This bug occours with glibc 2.3.4, maybe also with glibc 2.3.5 (different callstack, so can't judge), both with Gentoo patches of course. The problem is the glibc library calls calloc when it is being initialized, this can cause problems with other programs that want to find memory leaks and provide their own malloc/calloc/etc. functions. This problem was found with Mozilla and trace-malloc enabled, see https://bugzilla.mozilla.org/show_bug.cgi?id=295159 for reference. We don't know yet if this is a Gentoo-only problem, i can ask the bug reporter of that bug (if you want) if he could install a official glibc version (which might get difficult ;). But so far no other people filed bugs under bugzilla.mozilla.org about crashing with other distributions upon startup with trace-malloc enabled.
chances are it's the ssp guard initializing, put that shouldnt be causing any problems
nothing in the ssp startup uses any brk/malloc/calloc directly. And I'm pretty sure not indirectly either.
sorry, but i really know nothing about firefox internals ... how do i do the step to reproduce ? 1. Add "ac_add_options --enable-trace-malloc" to your mozconfig
./sysdeps/generic/dl-tls.c in glibc 2.3.5 (with gentoo patches) calls calloc during init, while ./sysdeps/generic/libc-tls.c does not. (Look at the dl_tls_setup for those who don't know which function we are talking about).
i just unpacked both glibc-2.3.5 and glibc-2.3.5-r1 and neither call calloc in ./sysdeps/generic/libc-tls.c
And you did apply all gentoo patches? # emerge -pv glibc These are the packages that I would merge, in order: Calculating dependencies ...done! [ebuild R ] sys-libs/glibc-2.3.5 -build -debug -erandom -hardened (-multilib) +nls +nptl -nptlonly +pic (-selinux) -userlocales 0 kB I just started emerge and hit ctrl-c when "source unpacked" message appeared when I started my grepping.
(In reply to comment #5) > i just unpacked both glibc-2.3.5 and glibc-2.3.5-r1 and neither call > calloc in ./sysdeps/generic/libc-tls.c btw, dl-tls.c calls calloc, while libc-tls.c doesn't.
(In reply to comment #6) > And you did apply all gentoo patches? i said i unpacked the ebuild, that means i did: $ ebuild glibc-2.3.5.ebuild clean unpack $ grep calloc libc-tls.c <no results because libc-tls.c does not call calloc> $ ebuild glibc-2.3.5-r1.ebuild clean unpack $ grep calloc libc-tls.c <no results because libc-tls.c does not call calloc> (In reply to comment #7) > btw, dl-tls.c calls calloc, while libc-tls.c doesn't. so in other words, everytime you said 'libc-tls.c' you really meant 'dl-tls.c' ? the calloc in dl-tls.c does not come from any Gentoo patches, that is part of the upstream glibc tree
Without emerge info and steps to reproduce this is a waste .. I personally say it should be closed with NEEDINFO until report decided to provide info to reproduce.

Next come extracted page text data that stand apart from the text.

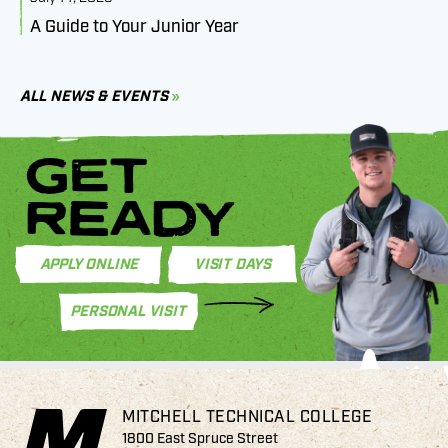
A Guide to Your Junior Year
M
B
C
ALL NEWS & EVENTS
GET
READY
APPLY ONLINE
VISIT DAYS
PERSONAL VISIT
MITCHELL TECHNICAL COLLEGE
1800 East Spruce Street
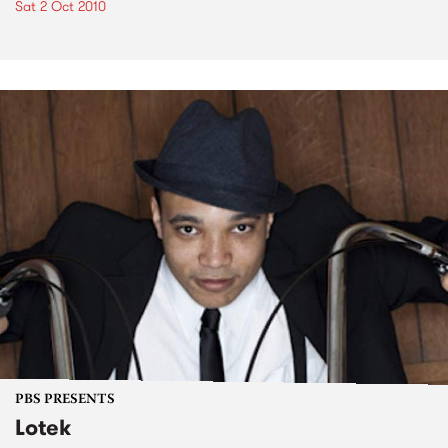
Sat 2 Oct 2010
PBS PRESENTS
Lotek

Eh? I cannot provide more info since i don't use Gentoo, but it seems two other people here are already on it (looking for more info). If it's a Gentoo bug caused by a patch on the original glibc source, ok, if not, please say so and i'll forward this bug to the glibc mailing list.
Ok i just downloaded the glibc 2.3.4 tarball from http://ftp.gnu.org/gnu/glibc/ and it seems calloc is already used there in _dl_tls_setup. So i think you can resolve this bug here since this is a bug in glibc.
see comment #3 for the info i want from you :)
Normally when you want to build Firefox, you have a file named .mozconfig which contains the configure and make options for building. So if you really want to reproduce this, do this: Visit http://www.mozilla.org/build/ and follow the instructions, for point 3 your .mozconfig should look like this: . $topsrcdir/browser/config/mozconfig ac_add_options --enable-trace-malloc But before you try building, you have to manually check out mozilla/tools/trace-malloc from CVS.
Is this still an issue with the newest glibc's? Do we plan on fixing it or should we close this as wontfix?
a WONTFIX says we know this is a bug in our glibc and we dont care
They wontfix'ed the bug in the upstream glibc (oh wonder...), so you can resolve the bug here, too (as INVALID or WONTFIX, whatever you use over here).
As per comment #16, upstream said this is a WONTFIX.